# [Action item]
Can you recast all of the data below as a numbered list, skipping any blank lines and leaving the pictures out of your answer?

# [Entries shown]
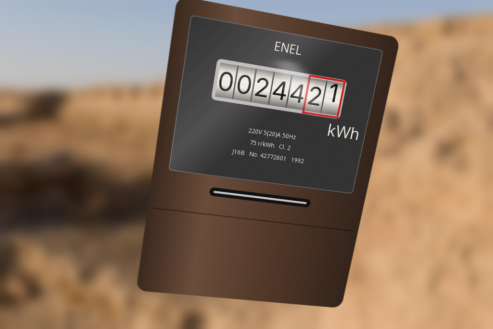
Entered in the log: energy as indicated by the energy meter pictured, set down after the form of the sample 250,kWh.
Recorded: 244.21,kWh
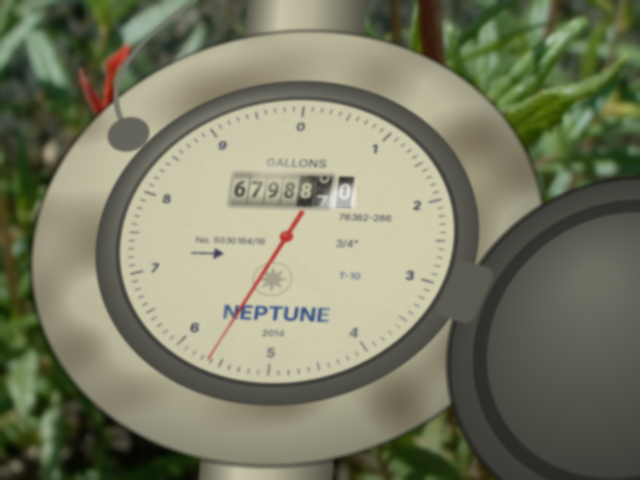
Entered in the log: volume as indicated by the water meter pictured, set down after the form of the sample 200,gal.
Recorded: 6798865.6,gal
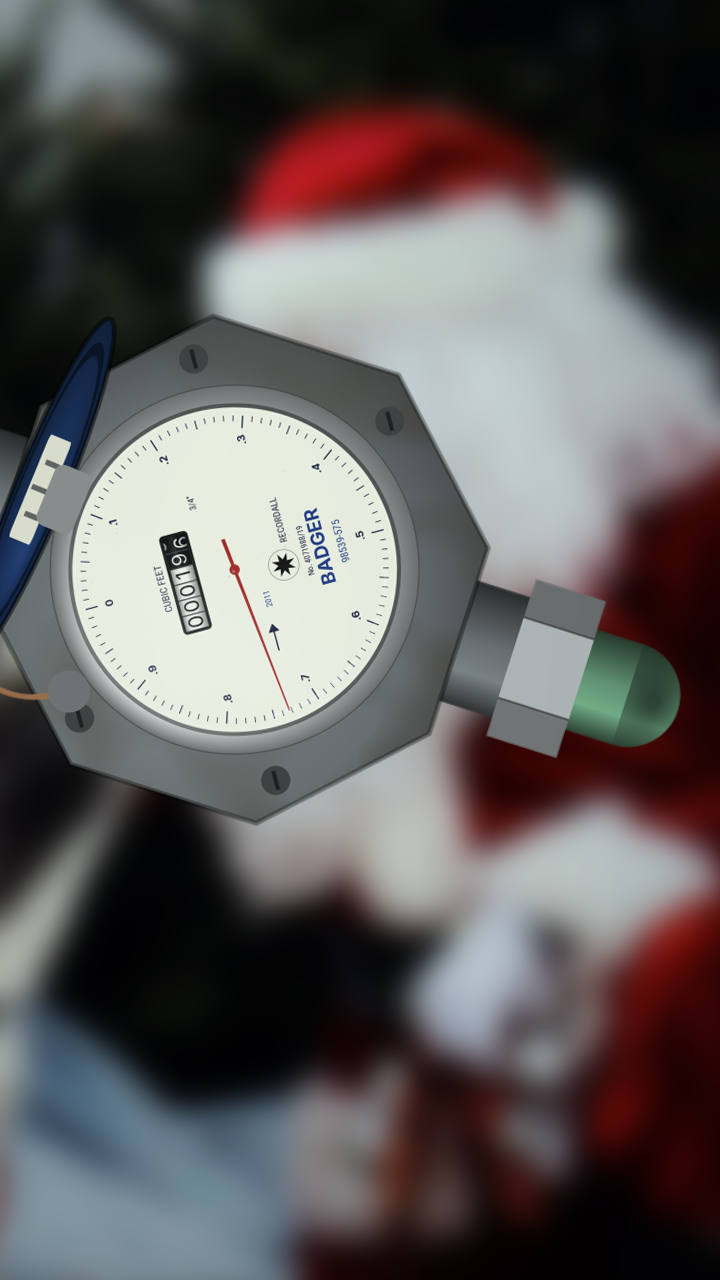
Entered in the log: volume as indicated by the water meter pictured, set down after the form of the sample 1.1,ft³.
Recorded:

# [Answer to this task]
1. Entered in the log: energy as indicated by the energy meter pictured, set down after the form of the sample 250,kWh.
2. Recorded: 244.21,kWh
3. Entered in the log: volume as indicated by the water meter pictured, set down after the form of the sample 200,gal.
4. Recorded: 6798865.6,gal
5. Entered in the log: volume as indicated by the water meter pictured, set down after the form of the sample 1.1,ft³.
6. Recorded:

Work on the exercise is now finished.